* [Given records]:
##############################
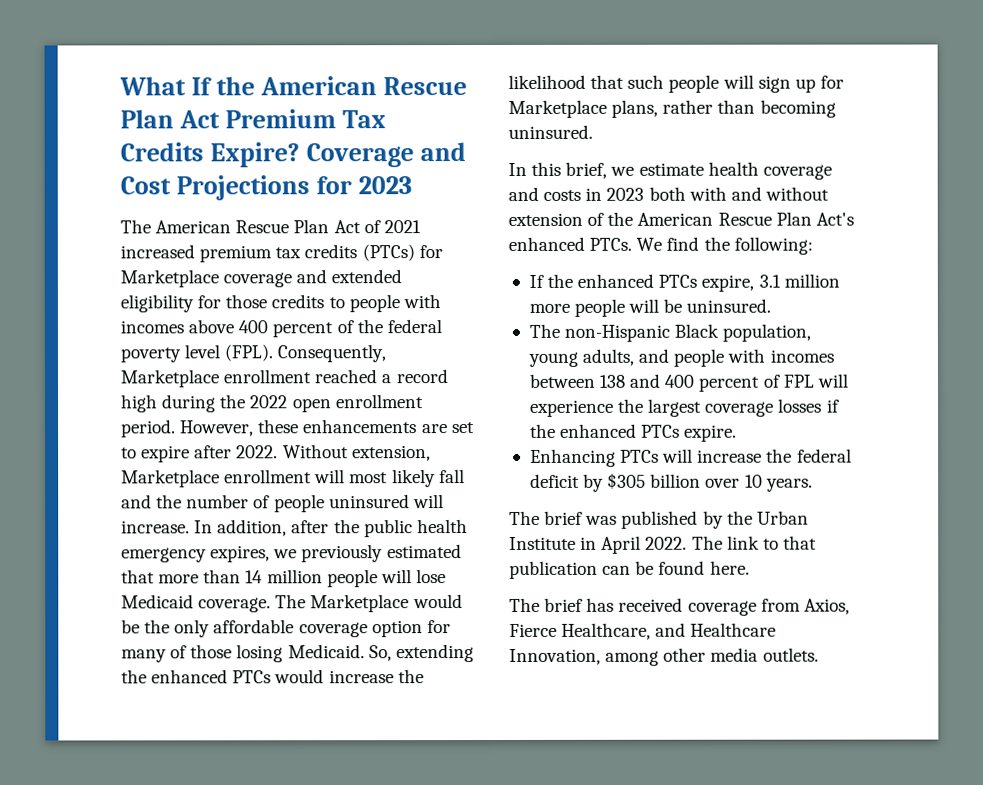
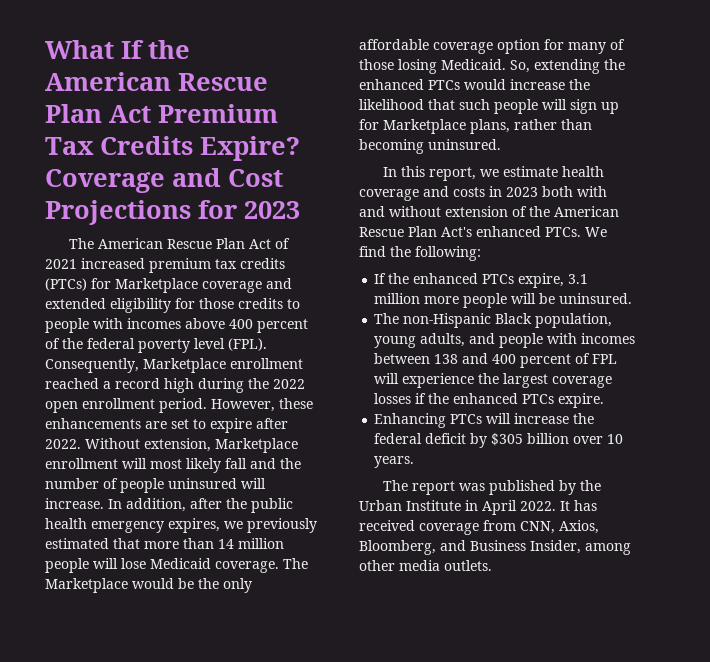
[565,161,608,179] brief, -> [429,167,477,181] report,
[544,510,584,525] brief -> [412,481,456,495] report
[691,535,817,550] [509,560,750,579] [509,597,850,616] [509,622,777,640] [509,648,601,665] The link to that publication can be found here. // The brief has received coverage from Axios, Fierce Healthcare, and Healthcare Innovation, -> [560,500,597,511] [359,520,599,535] [359,540,581,555] It has received coverage from CNN, Axios, Bloomberg, and Business Insider,

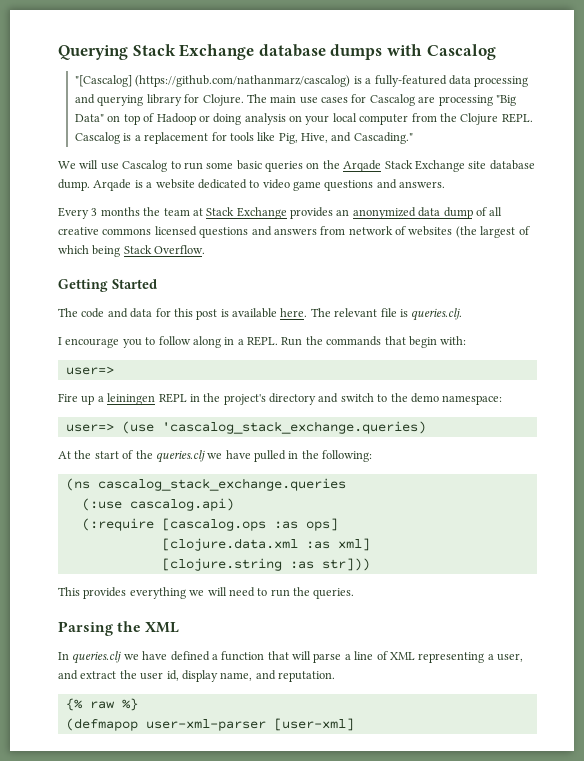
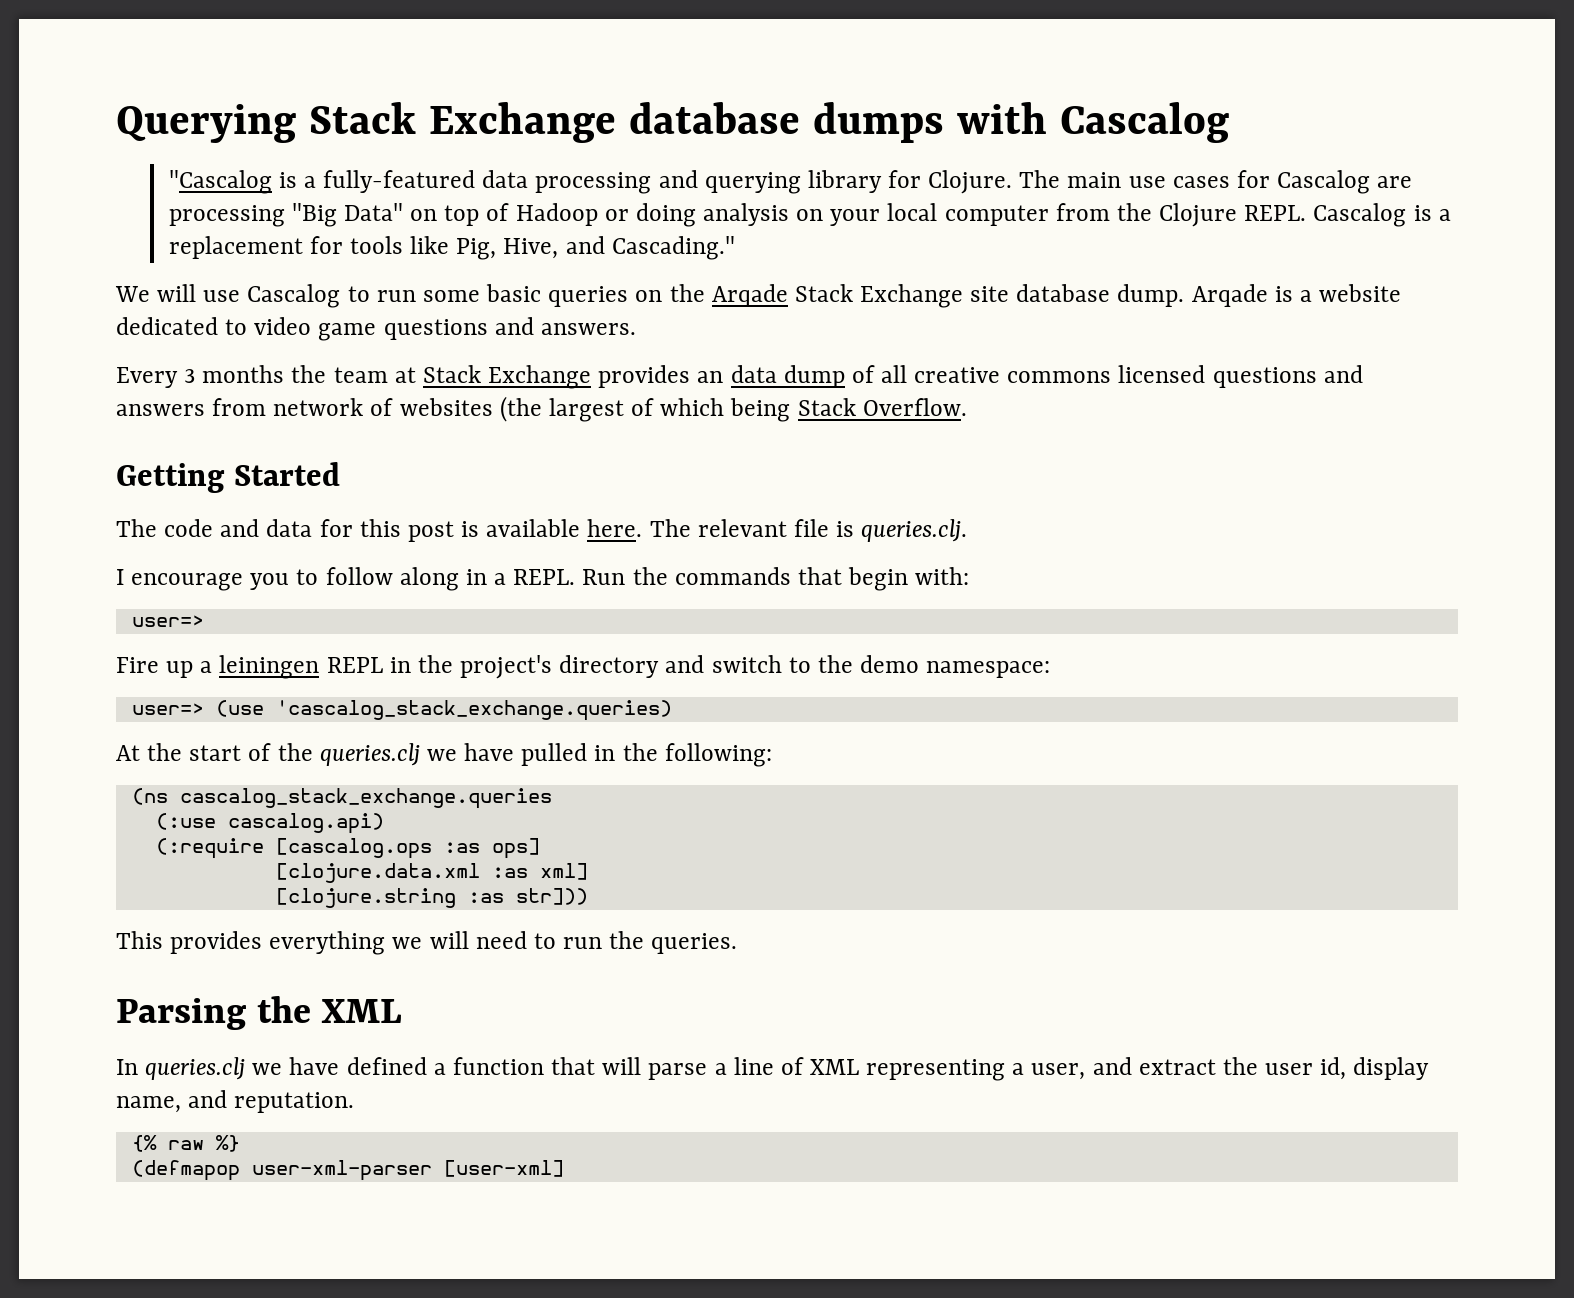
[75,75,351,87] "[Cascalog] (https://github.com/nathanmarz/cascalog) -> [168,170,272,194] "Cascalog
[352,207,416,219] anonymized -> (724, 377) none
##############################
* [Task instructions]: Reprint the listing above verbatim but drop the images.

* [Result for this task]:
[565,161,608,179] brief, -> [429,167,477,181] report,
[544,510,584,525] brief -> [412,481,456,495] report
[691,535,817,550] [509,560,750,579] [509,597,850,616] [509,622,777,640] [509,648,601,665] The link to that publication can be found here. // The brief has received coverage from Axios, Fierce Healthcare, and Healthcare Innovation, -> [560,500,597,511] [359,520,599,535] [359,540,581,555] It has received coverage from CNN, Axios, Bloomberg, and Business Insider,

[75,75,351,87] "[Cascalog] (https://github.com/nathanmarz/cascalog) -> [168,170,272,194] "Cascalog
[352,207,416,219] anonymized -> (724, 377) none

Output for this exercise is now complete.